Rewrite these lines, substituting "broken" for every "dashed" and changing nothing else. Omit the pictures from your answer.

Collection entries

▼▼▼

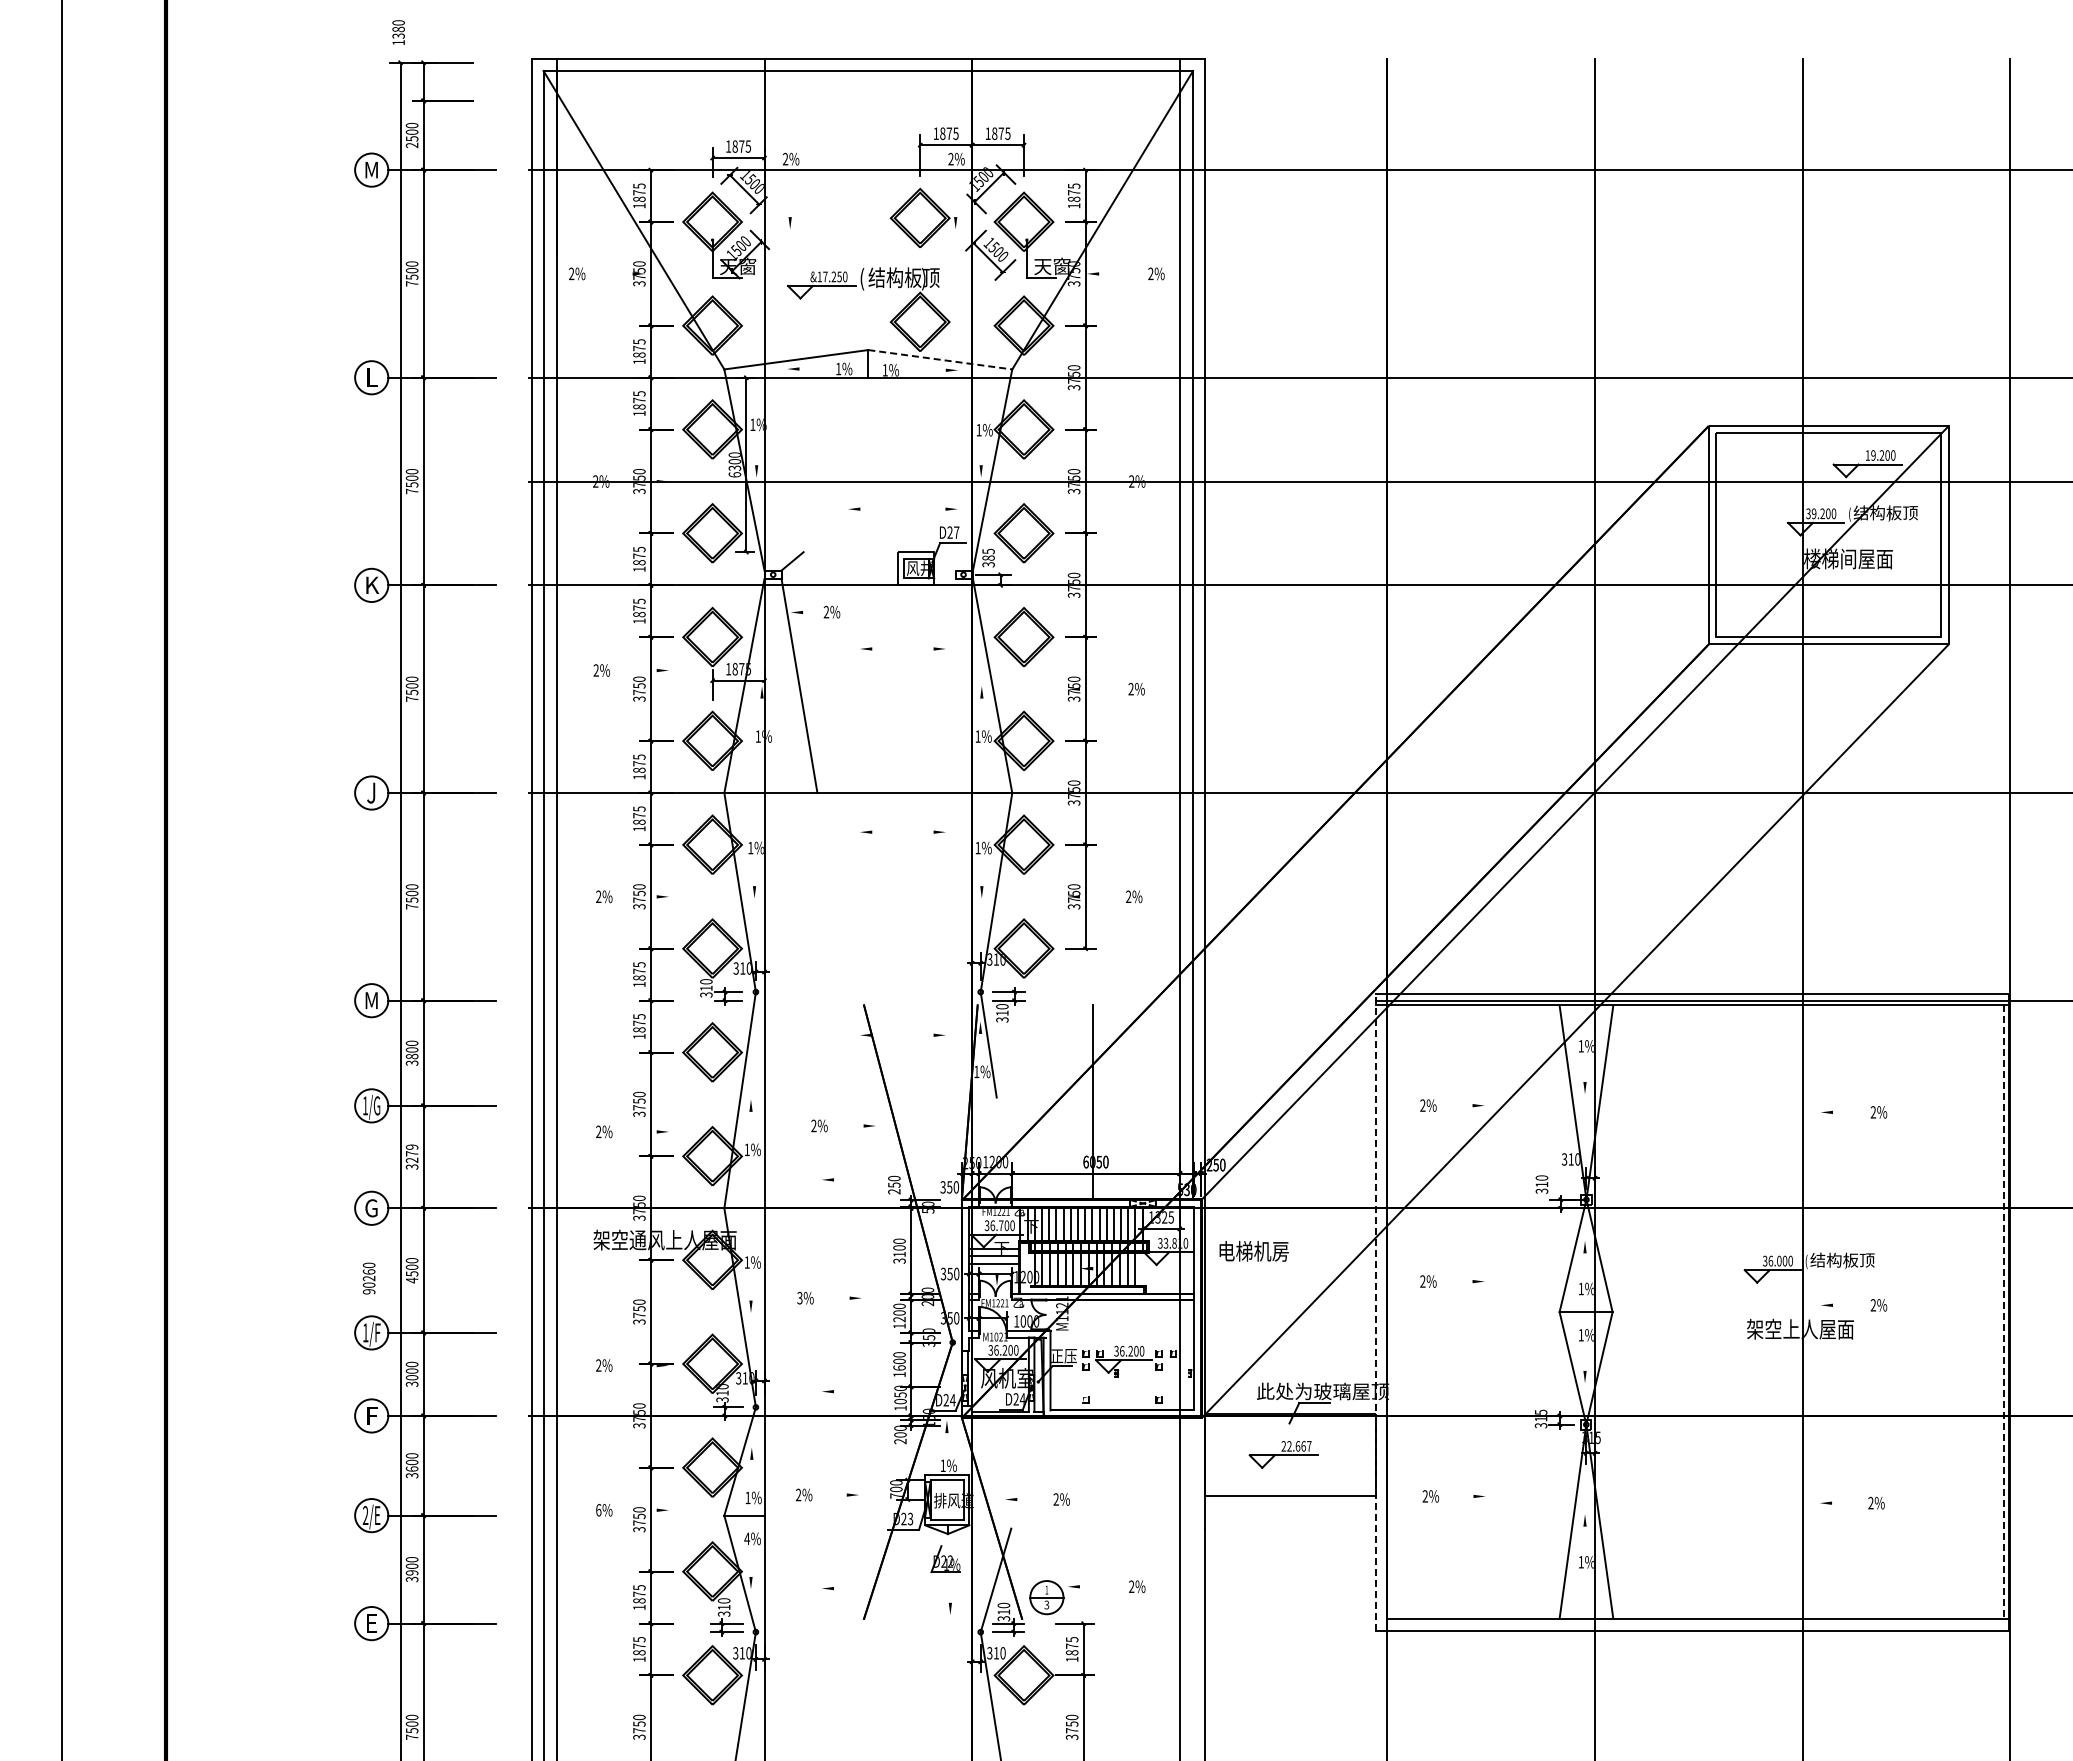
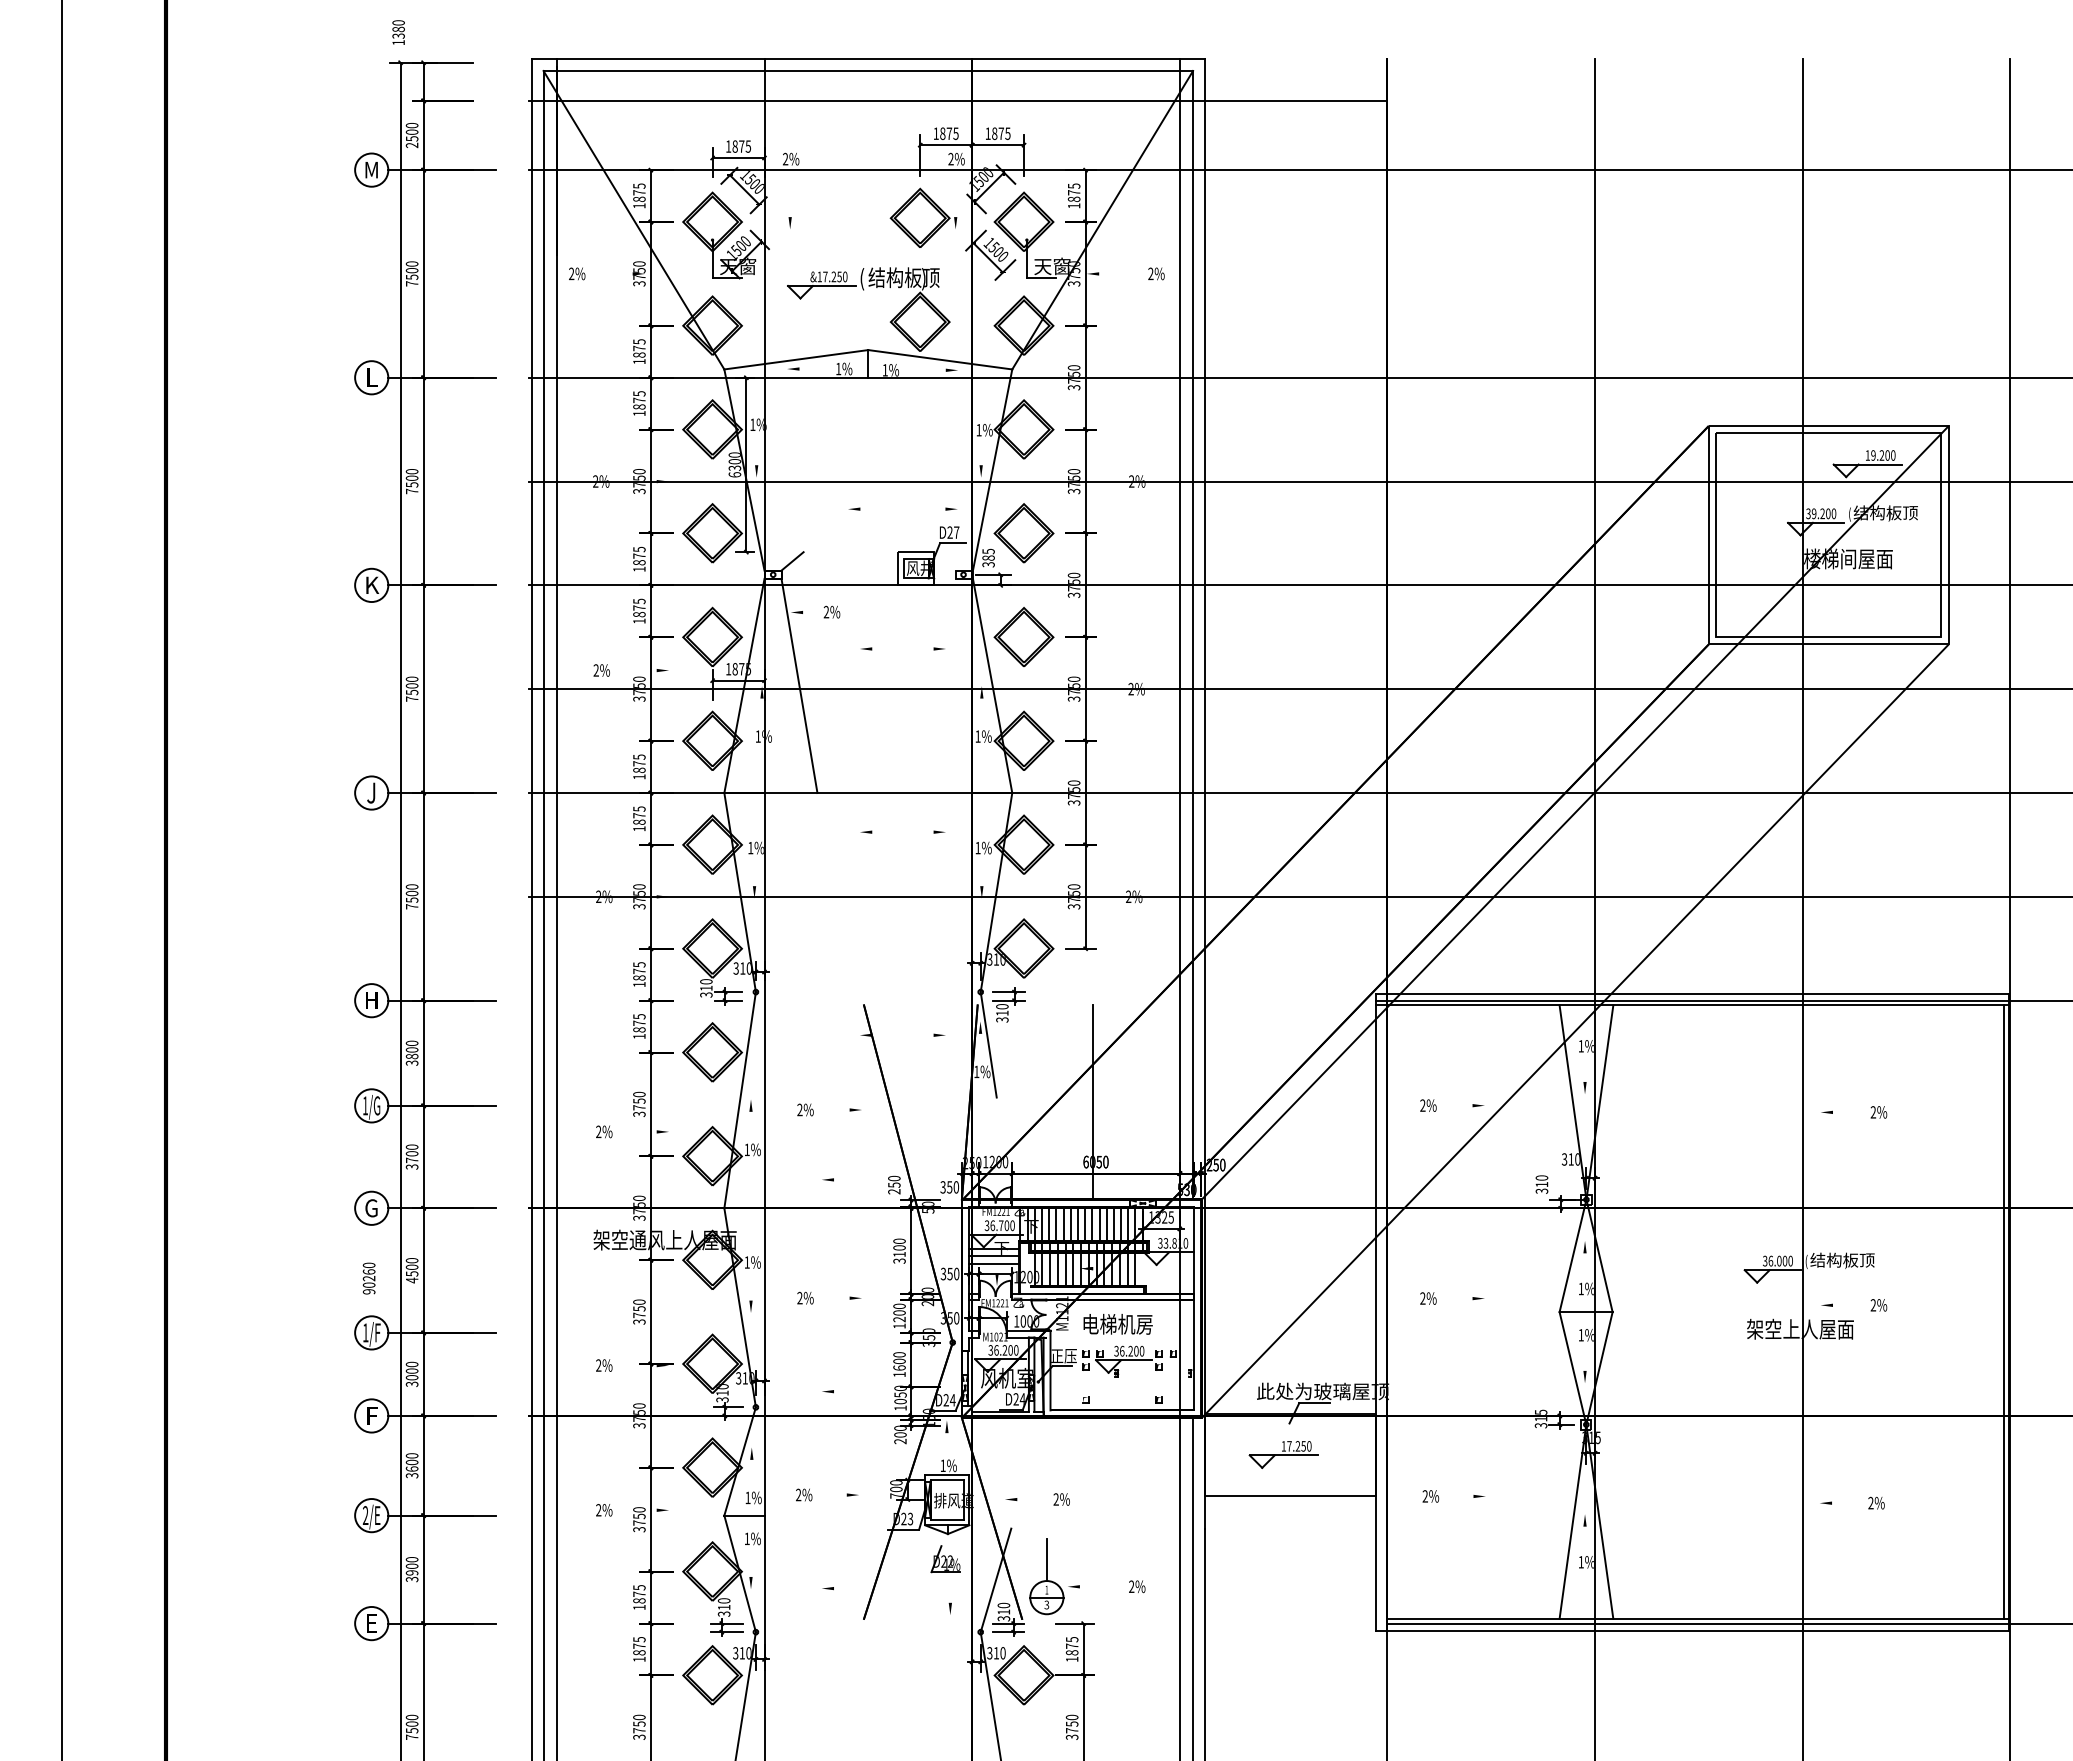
line at (958, 100): none -> present
line at (940, 359): dashed -> solid
line at (1299, 689): none -> present
line at (1299, 896): none -> present
text at (371, 1000): M -> H
text at (842, 1125) position: (842, 1125) -> (828, 1109)
text at (411, 1153): 3279 -> 3700
text at (1253, 1251) position: (1253, 1251) -> (1117, 1324)
text at (1452, 1281) position: (1452, 1281) -> (1452, 1298)
text at (799, 1298): 3%%% -> 2%%%
line at (1375, 1311): dashed -> solid
line at (2003, 1312): dashed -> solid
text at (1296, 1446): 22.667 -> 17.250
text at (598, 1510): 6%%% -> 2%%%
text at (747, 1538): 4%%% -> 1%%%
line at (1046, 1559): none -> present
line at (1193, 1587): none -> present
line at (1728, 1623): none -> present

▲▲▲

▶ [ANSWER]:
line at (958, 100): none -> present
line at (940, 359): broken -> solid
line at (1299, 689): none -> present
line at (1299, 896): none -> present
text at (371, 1000): M -> H
text at (842, 1125) position: (842, 1125) -> (828, 1109)
text at (411, 1153): 3279 -> 3700
text at (1253, 1251) position: (1253, 1251) -> (1117, 1324)
text at (1452, 1281) position: (1452, 1281) -> (1452, 1298)
text at (799, 1298): 3%%% -> 2%%%
line at (1375, 1311): broken -> solid
line at (2003, 1312): broken -> solid
text at (1296, 1446): 22.667 -> 17.250
text at (598, 1510): 6%%% -> 2%%%
text at (747, 1538): 4%%% -> 1%%%
line at (1046, 1559): none -> present
line at (1193, 1587): none -> present
line at (1728, 1623): none -> present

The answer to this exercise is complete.